What is the biggest difference between a traditional IRA and a Roth IRA? ›

With a Roth IRA, you contribute after-tax dollars, your money grows tax-free, and you can generally make tax- and penalty-free withdrawals after age 59½. With a Traditional IRA, you contribute pre- or after-tax dollars, your money grows tax-deferred, and withdrawals are taxed as current income after age 59½.

Why is a Roth 401K bad? ›

If you're saving exclusively in a Roth 401(k), your options to access that money are limited before the age of 59 1/2. While you can withdraw any amount you contributed to a Roth 401(k) at any time without taxes or penalties, the earnings typically cannot come out penalty-free before you reach age 59 1/2.

Should high earners use Roth 401K or traditional? ›

Tax diversification: High-income earners often find themselves in higher tax brackets. A Roth 401(k) account gives you more flexibility in managing your tax liability during retirement.
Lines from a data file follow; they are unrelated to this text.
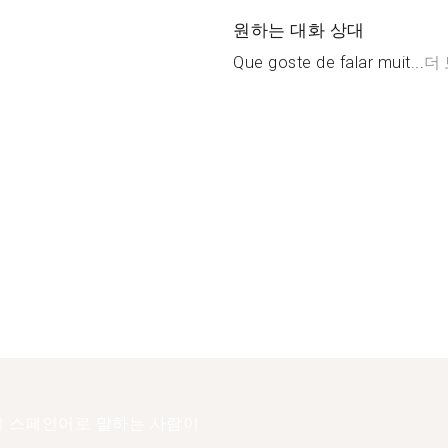
원하는 대화 상대
Que goste de falar muit...
더
 스페인어로 말하는 사람이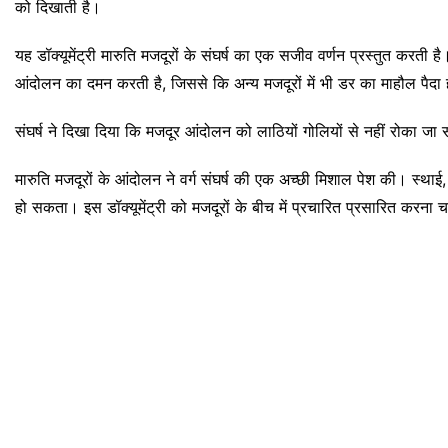
को दिखाती है।
यह डॉक्यूमेंट्री मारुति मजदूरों के संघर्ष का एक सजीव वर्णन प्रस्तुत क
आंदोलन का दमन करती है, जिससे कि अन्य मजदूरों में भी डर का माहौल पैदा
संघर्ष ने दिखा दिया कि मजदूर आंदोलन को लाठियों गोलियों से नहीं रोका ज
मारुति मजदूरों के आंदोलन ने वर्ग संघर्ष की एक अच्छी मिशाल पेश की। स्थाई,
हो सकता। इस डॉक्यूमेंट्री को मजदूरों के बीच में प्रचारित प्रसारित करना 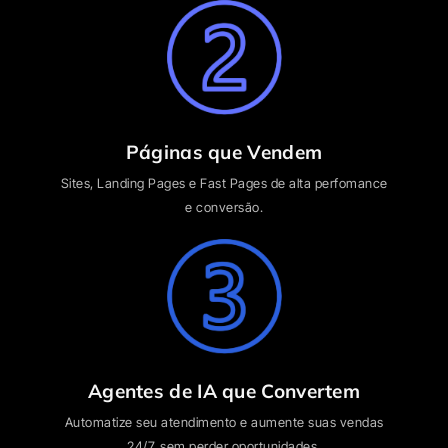
Páginas que Vendem
Sites, Landing Pages e Fast Pages de alta perfomance
e conversão.
Agentes de IA que Convertem
Automatize seu atendimento e aumente suas vendas
24/7, sem perder oportunidades.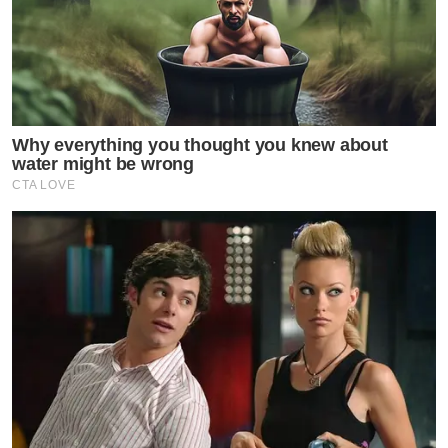
Why everything you thought you knew about
water might be wrong
CTA LOVE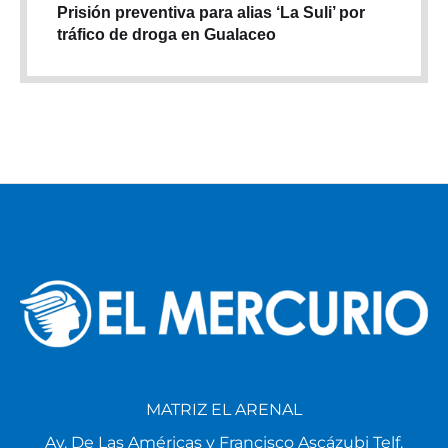
Prisión preventiva para alias ‘La Suli’ por
tráfico de droga en Gualaceo
MATRIZ EL ARENAL
Av. De Las Américas y Francisco Ascázubi Telf.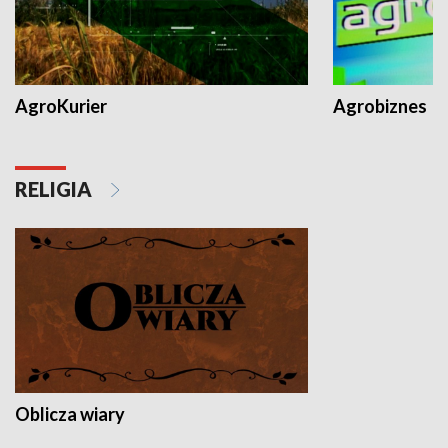
AgroKurier
Agrobiznes
RELIGIA
Oblicza wiary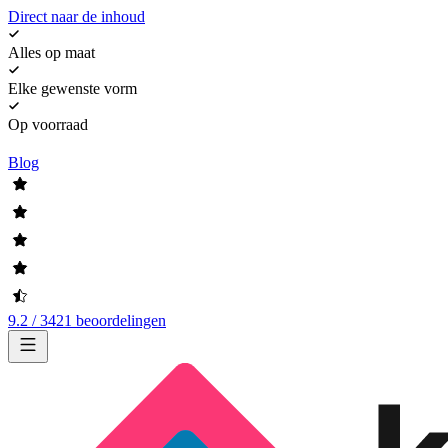
Direct naar de inhoud
Alles op maat
Elke gewenste vorm
Op voorraad
Blog
9.2 / 3421 beoordelingen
Having a Roth account also allows you to be strategic about the tax treatment of your investment choices.

Does a Roth 401K reduce taxable income? ›

However, the Roth 401(k) earnings aren't taxable if you keep them in the account until you're 59 1/2 and you've had the account for five years. Unlike a tax-deferred 401(k), contributions to a Roth 401(k) do not reduce your taxable income now when they are subtracted from your paycheck.